## WHAT YOU ARE ASKED TO DO
The output is the lines below from the one with "is a micrograph" through the one with "power microscopy image", both included, printed exactly and with no other line.

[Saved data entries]
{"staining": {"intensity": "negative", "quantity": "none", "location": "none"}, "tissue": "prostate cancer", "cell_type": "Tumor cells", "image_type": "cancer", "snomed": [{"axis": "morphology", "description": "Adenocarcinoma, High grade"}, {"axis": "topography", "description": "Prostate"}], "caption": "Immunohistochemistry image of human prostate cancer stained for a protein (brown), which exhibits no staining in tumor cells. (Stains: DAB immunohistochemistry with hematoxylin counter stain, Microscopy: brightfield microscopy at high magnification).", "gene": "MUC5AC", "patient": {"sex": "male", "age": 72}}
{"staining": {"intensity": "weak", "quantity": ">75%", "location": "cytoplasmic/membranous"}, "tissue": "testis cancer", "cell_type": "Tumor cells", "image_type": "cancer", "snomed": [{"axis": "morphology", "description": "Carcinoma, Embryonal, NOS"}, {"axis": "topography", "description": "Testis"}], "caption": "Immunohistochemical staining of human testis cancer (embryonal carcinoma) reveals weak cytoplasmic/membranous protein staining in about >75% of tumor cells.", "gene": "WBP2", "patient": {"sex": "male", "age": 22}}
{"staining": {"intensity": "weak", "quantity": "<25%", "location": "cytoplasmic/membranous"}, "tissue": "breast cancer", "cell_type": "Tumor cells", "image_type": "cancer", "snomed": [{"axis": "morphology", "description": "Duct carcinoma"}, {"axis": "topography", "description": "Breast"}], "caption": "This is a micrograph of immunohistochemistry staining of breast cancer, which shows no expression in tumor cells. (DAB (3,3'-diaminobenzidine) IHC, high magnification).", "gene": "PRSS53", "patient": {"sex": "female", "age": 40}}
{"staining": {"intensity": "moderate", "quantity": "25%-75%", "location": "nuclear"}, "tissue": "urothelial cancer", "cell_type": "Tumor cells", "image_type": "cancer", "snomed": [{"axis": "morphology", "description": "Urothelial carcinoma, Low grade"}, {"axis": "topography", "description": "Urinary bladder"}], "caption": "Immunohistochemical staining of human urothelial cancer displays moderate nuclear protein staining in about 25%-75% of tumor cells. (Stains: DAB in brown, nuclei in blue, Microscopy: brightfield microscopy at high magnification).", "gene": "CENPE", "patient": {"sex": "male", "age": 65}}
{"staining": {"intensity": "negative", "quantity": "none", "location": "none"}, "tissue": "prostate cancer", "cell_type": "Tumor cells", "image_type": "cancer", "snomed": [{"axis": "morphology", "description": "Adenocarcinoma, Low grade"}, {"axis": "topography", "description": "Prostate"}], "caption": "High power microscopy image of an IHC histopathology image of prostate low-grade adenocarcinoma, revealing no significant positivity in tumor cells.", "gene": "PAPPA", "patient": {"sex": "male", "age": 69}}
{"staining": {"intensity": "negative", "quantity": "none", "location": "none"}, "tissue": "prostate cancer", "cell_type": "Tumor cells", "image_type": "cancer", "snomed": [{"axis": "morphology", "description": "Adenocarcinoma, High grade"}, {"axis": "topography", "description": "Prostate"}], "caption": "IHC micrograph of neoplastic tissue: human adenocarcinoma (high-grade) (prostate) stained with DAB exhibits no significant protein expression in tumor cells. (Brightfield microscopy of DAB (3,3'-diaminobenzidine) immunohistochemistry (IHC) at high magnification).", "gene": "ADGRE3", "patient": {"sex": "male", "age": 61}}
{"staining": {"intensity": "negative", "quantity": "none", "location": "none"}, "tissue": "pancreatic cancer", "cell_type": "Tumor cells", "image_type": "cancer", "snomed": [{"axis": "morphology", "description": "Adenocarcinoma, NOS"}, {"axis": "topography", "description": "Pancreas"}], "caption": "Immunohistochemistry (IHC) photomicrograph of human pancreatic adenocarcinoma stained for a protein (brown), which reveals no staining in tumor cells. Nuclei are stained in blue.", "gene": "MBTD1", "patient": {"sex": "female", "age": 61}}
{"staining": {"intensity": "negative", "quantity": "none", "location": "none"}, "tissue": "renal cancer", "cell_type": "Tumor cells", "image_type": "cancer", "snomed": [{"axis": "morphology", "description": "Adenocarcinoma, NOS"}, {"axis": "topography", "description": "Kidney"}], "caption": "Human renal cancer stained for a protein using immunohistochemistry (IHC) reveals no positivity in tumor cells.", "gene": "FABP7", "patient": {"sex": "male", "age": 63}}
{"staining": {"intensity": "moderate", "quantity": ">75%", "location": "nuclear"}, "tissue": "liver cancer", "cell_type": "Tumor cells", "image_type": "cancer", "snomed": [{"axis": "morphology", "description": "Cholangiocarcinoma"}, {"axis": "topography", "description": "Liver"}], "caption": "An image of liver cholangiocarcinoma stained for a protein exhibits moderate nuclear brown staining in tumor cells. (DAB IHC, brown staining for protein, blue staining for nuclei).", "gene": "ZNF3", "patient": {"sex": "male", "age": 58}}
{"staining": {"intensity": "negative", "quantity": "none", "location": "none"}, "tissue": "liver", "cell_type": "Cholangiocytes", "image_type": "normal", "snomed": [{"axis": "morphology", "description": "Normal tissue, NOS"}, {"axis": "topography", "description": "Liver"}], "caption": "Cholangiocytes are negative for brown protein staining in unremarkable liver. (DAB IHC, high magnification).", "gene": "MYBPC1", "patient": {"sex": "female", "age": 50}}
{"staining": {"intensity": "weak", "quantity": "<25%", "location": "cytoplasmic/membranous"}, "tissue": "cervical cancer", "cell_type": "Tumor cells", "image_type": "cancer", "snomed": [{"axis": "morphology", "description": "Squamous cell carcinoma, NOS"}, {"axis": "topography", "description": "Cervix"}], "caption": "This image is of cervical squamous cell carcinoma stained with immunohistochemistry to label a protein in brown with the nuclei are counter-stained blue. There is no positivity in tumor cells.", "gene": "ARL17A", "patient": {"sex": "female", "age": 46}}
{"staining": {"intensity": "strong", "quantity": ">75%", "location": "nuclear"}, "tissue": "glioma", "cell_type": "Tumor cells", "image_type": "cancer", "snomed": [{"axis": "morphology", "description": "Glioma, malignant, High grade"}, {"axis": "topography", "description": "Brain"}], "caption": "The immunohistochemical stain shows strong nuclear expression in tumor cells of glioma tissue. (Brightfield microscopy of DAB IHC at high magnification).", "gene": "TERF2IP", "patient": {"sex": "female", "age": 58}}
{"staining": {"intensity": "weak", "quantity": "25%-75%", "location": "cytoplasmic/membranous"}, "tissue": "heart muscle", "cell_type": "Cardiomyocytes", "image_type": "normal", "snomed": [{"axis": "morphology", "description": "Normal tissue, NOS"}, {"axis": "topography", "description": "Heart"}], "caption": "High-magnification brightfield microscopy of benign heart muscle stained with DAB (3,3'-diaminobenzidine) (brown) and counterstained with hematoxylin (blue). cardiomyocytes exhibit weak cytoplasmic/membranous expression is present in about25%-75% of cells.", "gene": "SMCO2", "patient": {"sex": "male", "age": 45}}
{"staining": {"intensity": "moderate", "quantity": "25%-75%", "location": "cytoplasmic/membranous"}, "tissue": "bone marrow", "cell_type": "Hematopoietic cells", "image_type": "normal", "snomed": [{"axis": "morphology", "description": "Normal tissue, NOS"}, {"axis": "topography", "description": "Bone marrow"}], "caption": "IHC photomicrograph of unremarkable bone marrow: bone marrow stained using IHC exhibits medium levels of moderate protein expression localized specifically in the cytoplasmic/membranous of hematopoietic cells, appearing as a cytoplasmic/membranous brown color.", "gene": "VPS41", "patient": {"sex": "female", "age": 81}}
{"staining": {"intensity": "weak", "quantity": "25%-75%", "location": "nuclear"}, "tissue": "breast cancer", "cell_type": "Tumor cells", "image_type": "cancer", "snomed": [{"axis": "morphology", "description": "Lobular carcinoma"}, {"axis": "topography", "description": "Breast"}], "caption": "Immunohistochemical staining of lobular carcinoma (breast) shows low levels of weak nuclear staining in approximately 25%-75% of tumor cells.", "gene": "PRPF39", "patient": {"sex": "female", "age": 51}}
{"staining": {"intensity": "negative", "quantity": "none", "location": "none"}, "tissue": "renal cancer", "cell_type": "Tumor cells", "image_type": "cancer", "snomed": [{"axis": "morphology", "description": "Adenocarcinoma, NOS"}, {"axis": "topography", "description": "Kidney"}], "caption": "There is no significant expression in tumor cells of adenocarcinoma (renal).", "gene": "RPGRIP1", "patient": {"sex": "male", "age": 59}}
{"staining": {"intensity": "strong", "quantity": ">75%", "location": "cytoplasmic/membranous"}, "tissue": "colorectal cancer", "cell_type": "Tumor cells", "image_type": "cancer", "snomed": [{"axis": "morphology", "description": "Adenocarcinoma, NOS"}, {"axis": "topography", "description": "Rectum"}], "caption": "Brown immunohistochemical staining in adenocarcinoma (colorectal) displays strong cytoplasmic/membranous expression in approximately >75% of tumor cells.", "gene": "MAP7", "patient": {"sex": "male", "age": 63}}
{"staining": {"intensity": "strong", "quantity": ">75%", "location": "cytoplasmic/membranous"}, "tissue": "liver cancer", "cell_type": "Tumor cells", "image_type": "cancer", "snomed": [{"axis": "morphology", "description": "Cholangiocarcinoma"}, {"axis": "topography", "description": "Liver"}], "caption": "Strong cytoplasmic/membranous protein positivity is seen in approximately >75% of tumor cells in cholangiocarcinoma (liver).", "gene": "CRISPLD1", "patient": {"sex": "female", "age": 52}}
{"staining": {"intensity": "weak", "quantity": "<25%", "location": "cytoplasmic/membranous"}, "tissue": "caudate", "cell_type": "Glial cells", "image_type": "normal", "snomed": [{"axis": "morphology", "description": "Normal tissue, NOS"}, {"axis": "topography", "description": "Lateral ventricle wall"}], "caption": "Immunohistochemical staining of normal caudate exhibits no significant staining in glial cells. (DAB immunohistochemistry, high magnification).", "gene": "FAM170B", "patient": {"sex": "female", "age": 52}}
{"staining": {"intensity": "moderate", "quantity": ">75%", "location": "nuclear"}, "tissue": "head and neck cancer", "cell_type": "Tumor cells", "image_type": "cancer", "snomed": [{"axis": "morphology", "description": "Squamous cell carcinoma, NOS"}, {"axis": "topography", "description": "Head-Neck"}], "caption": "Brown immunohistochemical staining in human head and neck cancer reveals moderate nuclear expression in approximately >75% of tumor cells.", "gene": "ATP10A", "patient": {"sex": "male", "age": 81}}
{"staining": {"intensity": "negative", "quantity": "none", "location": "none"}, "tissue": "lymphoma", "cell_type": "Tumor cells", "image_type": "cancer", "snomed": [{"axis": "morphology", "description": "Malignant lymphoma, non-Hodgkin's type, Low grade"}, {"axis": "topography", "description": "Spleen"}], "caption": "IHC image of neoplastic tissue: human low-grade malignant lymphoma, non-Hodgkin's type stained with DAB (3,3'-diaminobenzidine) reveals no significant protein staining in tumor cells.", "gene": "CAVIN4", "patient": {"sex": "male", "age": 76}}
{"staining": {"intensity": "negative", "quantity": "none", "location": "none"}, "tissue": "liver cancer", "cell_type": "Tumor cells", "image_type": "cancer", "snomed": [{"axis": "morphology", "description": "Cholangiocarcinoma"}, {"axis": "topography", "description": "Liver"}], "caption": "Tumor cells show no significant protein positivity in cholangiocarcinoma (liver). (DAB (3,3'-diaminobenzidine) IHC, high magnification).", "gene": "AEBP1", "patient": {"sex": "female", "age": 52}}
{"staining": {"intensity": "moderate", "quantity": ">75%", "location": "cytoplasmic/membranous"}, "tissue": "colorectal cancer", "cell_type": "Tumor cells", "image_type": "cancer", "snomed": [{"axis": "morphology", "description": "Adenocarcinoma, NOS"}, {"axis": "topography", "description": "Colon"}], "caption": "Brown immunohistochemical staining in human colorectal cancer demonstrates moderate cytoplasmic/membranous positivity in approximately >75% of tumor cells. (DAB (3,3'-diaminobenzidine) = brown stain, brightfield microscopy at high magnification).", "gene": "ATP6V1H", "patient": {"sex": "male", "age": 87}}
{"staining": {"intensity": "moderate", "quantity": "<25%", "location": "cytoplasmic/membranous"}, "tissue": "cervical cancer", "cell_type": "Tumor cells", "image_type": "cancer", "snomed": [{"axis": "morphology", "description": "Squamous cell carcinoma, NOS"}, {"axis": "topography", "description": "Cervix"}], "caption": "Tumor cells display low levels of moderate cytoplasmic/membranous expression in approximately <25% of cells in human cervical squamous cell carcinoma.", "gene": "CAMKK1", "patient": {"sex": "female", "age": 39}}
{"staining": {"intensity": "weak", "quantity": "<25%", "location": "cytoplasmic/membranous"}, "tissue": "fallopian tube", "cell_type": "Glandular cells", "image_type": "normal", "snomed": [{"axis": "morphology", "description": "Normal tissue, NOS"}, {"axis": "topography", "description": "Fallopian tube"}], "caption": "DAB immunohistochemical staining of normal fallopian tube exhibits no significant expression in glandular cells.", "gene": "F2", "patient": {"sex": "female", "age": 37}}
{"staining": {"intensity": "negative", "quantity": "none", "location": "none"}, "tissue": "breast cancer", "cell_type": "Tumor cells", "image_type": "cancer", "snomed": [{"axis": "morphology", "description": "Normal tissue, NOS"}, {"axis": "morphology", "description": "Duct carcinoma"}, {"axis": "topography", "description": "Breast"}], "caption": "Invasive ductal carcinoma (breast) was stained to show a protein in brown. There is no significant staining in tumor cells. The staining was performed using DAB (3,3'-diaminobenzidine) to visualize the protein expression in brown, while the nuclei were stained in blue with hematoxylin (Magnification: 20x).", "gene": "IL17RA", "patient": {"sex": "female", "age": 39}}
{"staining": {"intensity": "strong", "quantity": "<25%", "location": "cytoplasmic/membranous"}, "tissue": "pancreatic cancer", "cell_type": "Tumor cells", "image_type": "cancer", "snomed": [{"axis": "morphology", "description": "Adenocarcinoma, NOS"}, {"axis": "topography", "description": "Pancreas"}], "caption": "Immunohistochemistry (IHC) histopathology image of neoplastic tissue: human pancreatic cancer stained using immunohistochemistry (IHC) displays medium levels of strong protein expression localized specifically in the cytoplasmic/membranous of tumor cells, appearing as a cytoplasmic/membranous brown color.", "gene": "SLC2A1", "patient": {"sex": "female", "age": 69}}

## ANSWER TO THE PROBLEM
{"staining": {"intensity": "weak", "quantity": "<25%", "location": "cytoplasmic/membranous"}, "tissue": "breast cancer", "cell_type": "Tumor cells", "image_type": "cancer", "snomed": [{"axis": "morphology", "description": "Duct carcinoma"}, {"axis": "topography", "description": "Breast"}], "caption": "This is a micrograph of immunohistochemistry staining of breast cancer, which shows no expression in tumor cells. (DAB (3,3'-diaminobenzidine) IHC, high magnification).", "gene": "PRSS53", "patient": {"sex": "female", "age": 40}}
{"staining": {"intensity": "moderate", "quantity": "25%-75%", "location": "nuclear"}, "tissue": "urothelial cancer", "cell_type": "Tumor cells", "image_type": "cancer", "snomed": [{"axis": "morphology", "description": "Urothelial carcinoma, Low grade"}, {"axis": "topography", "description": "Urinary bladder"}], "caption": "Immunohistochemical staining of human urothelial cancer displays moderate nuclear protein staining in about 25%-75% of tumor cells. (Stains: DAB in brown, nuclei in blue, Microscopy: brightfield microscopy at high magnification).", "gene": "CENPE", "patient": {"sex": "male", "age": 65}}
{"staining": {"intensity": "negative", "quantity": "none", "location": "none"}, "tissue": "prostate cancer", "cell_type": "Tumor cells", "image_type": "cancer", "snomed": [{"axis": "morphology", "description": "Adenocarcinoma, Low grade"}, {"axis": "topography", "description": "Prostate"}], "caption": "High power microscopy image of an IHC histopathology image of prostate low-grade adenocarcinoma, revealing no significant positivity in tumor cells.", "gene": "PAPPA", "patient": {"sex": "male", "age": 69}}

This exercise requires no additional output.